Unique Partial Index for queries

Hello,

I am working on a service which stores meta data for a collection of files.

There is one document per file in the database. Each document has a field “sha256” which is the sha256 hash of the file. This field might be null for some documents (project requirement, unfortunately this cannot be changed). If the field is set to a value other than null, then it must be unique.

A solution for this requirement is a unique index with a partial filter expression {"sha256": {"$type": "string"}}. This works as intended.

One problem I have is, that this index is never used for queries. My solution for this is to add another index on the same field as hashed index.

The current solution works. It is not possible to add sha256 duplicates, it is possible to add sha256 null values and it is possible to query for a sha256 value while utilizing an index.

As this database is getting bigger and bigger, my problem is the cost of storing the indexes twice. The unique partial index is 68GB, the hashed index is 14GB.

++++++++++

▶ **Tasks to perform**
1 – Can you reproduce the forum post on the unique partial index from "A solution for" up to and including "utilizing an index."?
2 – In the forum post on the unique partial index, how large is the hashed index?
3 – Can you condense the paragraph of the forum post on the unique partial index that begins "There is one document per file" into a short list that keeps its main facts?
You won't need the data that comes after this forum post on the unique partial index.

▶ **Given data**
++++++++++

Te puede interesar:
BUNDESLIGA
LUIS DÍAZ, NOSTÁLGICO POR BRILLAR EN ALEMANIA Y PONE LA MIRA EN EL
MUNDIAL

++++++++++

▶ **Your written answers**
1 –
A solution for this requirement is a unique index with a partial filter expression {"sha256": {"$type": "string"}}. This works as intended.

One problem I have is, that this index is never used for queries. My solution for this is to add another index on the same field as hashed index.

The current solution works. It is not possible to add sha256 duplicates, it is possible to add sha256 null values and it is possible to query for a sha256 value while utilizing an index.

2 – 14GB

3 –
- The database holds one document per file.
- Each document has a "sha256" field containing the file's sha256 hash.
- This field may be null for some documents, a project requirement that cannot be changed.
- Any value other than null must be unique.